Scott is the grandson of a worker in the cotton fields of the deep South of the United States. He believes that his example proves that in his country there is no racism that prevents those who strive to prosper. The senator often talks about his roots. He was raised by a single mother who worked long hours as a nursing assistant to support him and his brother after divorcing his father. A self-described mediocre student, Scott graduated from Charleston Southern University with a BA in Political Science before opening an insurance business.
“Hear me clearly: America is not a racist country. It is a setback to fight discrimination with different types of discrimination. And it is a mistake to try to use our painful past to dishonestly shut down debates in the present.” Scott said in an interview with NBC two years ago.

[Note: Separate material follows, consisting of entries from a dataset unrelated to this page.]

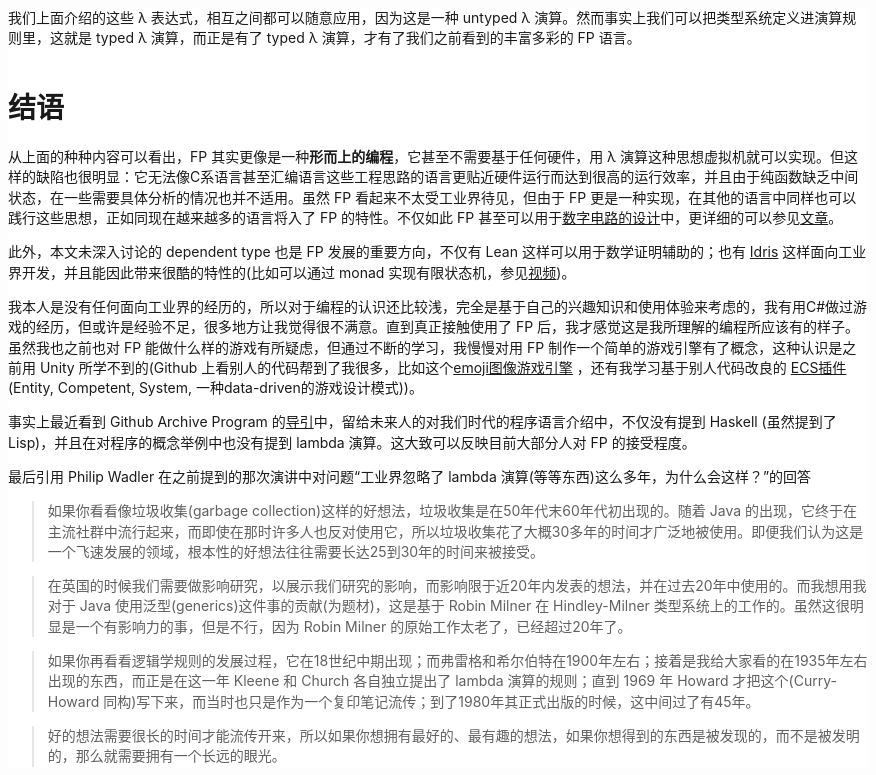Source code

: 我们上面介绍的这些 λ 表达式，相互之间都可以随意应用，因为这是一种 untyped λ 演算。然而事实上我们可以把类型系统定义进演算规则里，这就是 typed λ 演算，而正是有了 typed λ 演算，才有了我们之前看到的丰富多彩的 FP 语言。

# 结语

从上面的种种内容可以看出，FP 其实更像是一种**形而上的编程**，它甚至不需要基于任何硬件，用 λ 演算这种思想虚拟机就可以实现。但这样的缺陷也很明显：它无法像C系语言甚至汇编语言这些工程思路的语言更贴近硬件运行而达到很高的运行效率，并且由于纯函数缺乏中间状态，在一些需要具体分析的情况也并不适用。虽然 FP 看起来不太受工业界待见，但由于 FP 更是一种实现，在其他的语言中同样也可以践行这些思想，正如同现在越来越多的语言将入了 FP 的特性。不仅如此 FP 甚至可以用于[数字电路的设计](http://www.cs.columbia.edu/~sedwards/presentations/2016-haskell-lianne.pdf)中，更详细的可以参见[文章](http://www1.cs.columbia.edu/~sedwards/papers/edwards2013functioning.pdf)。

此外，本文未深入讨论的 dependent type 也是 FP 发展的重要方向，不仅有 Lean 这样可以用于数学证明辅助的；也有 [Idris](https://www.idris-lang.org/) 这样面向工业界开发，并且能因此带来很酷的特性的(比如可以通过 monad 实现有限状态机，参见[视频](https://www.bilibili.com/video/BV1sW411e7dQ))。

我本人是没有任何面向工业界的经历的，所以对于编程的认识还比较浅，完全是基于自己的兴趣知识和使用体验来考虑的，我有用C#做过游戏的经历，但或许是经验不足，很多地方让我觉得很不满意。直到真正接触使用了 FP 后，我才感觉这是我所理解的编程所应该有的样子。虽然我也之前也对 FP 能做什么样的游戏有所疑虑，但通过不断的学习，我慢慢对用 FP 制作一个简单的游戏引擎有了概念，这种认识是之前用 Unity 所学不到的(Github 上看别人的代码帮到了我很多，比如这个[emoji图像游戏引擎](https://github.com/opyapeus/purescript-emo8) ，还有我学习基于别人代码改良的 [ECS插件](https://github.com/iamcxds/purescript-rowecs/blob/master/src/Universe.purs)(Entity, Competent, System, 一种data-driven的游戏设计模式))。

事实上最近看到 Github Archive Program 的[导引](https://github.com/github/archive-program)中，留给未来人的对我们时代的程序语言介绍中，不仅没有提到 Haskell (虽然提到了 Lisp)，并且在对程序的概念举例中也没有提到 lambda 演算。这大致可以反映目前大部分人对 FP 的接受程度。

最后引用 Philip Wadler 在之前提到的那次演讲中对问题“工业界忽略了 lambda 演算(等等东西)这么多年，为什么会这样？”的回答
>如果你看看像垃圾收集(garbage collection)这样的好想法，垃圾收集是在50年代末60年代初出现的。随着 Java 的出现，它终于在主流社群中流行起来，而即使在那时许多人也反对使用它，所以垃圾收集花了大概30多年的时间才广泛地被使用。即便我们认为这是一个飞速发展的领域，根本性的好想法往往需要长达25到30年的时间来被接受。

>在英国的时候我们需要做影响研究，以展示我们研究的影响，而影响限于近20年内发表的想法，并在过去20年中使用的。而我想用我对于 Java 使用泛型(generics)这件事的贡献(为题材)，这是基于 Robin Milner 在 Hindley-Milner 类型系统上的工作的。虽然这很明显是一个有影响力的事，但是不行，因为 Robin Milner 的原始工作太老了，已经超过20年了。

>如果你再看看逻辑学规则的发展过程，它在18世纪中期出现；而弗雷格和希尔伯特在1900年左右；接着是我给大家看的在1935年左右出现的东西，而正是在这一年 Kleene 和 Church 各自独立提出了 lambda 演算的规则；直到 1969 年 Howard 才把这个(Curry-Howard 同构)写下来，而当时也只是作为一个复印笔记流传；到了1980年其正式出版的时候，这中间过了有45年。

>好的想法需要很长的时间才能流传开来，所以如果你想拥有最好的、最有趣的想法，如果你想得到的东西是被发现的，而不是被发明的，那么就需要拥有一个长远的眼光。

Scott became the first black senator from the South since just after the Civil War. In a special election held in 2014 to fill out the term remaining until last year, Scott became the first black candidate to win a statewide election in South Carolina since Reconstruction. In 2022 he swept the reelection with 62.9% of the vote, compared to 37% for Democrat Krystle Matthews.
Scott has already scheduled television ads to begin running in Iowa and New Hampshire early next week, the largest ad spend by a potential or declared candidate in the early stages of the 2024 nomination campaign.
For now, negative publicity against DeSantis paid for by Trump supporters has predominated on television, in a demonstration that the former president sees him as his great rival. Trump has a huge lead in the polls, but primaries often end with surprises and unforeseen plot twists.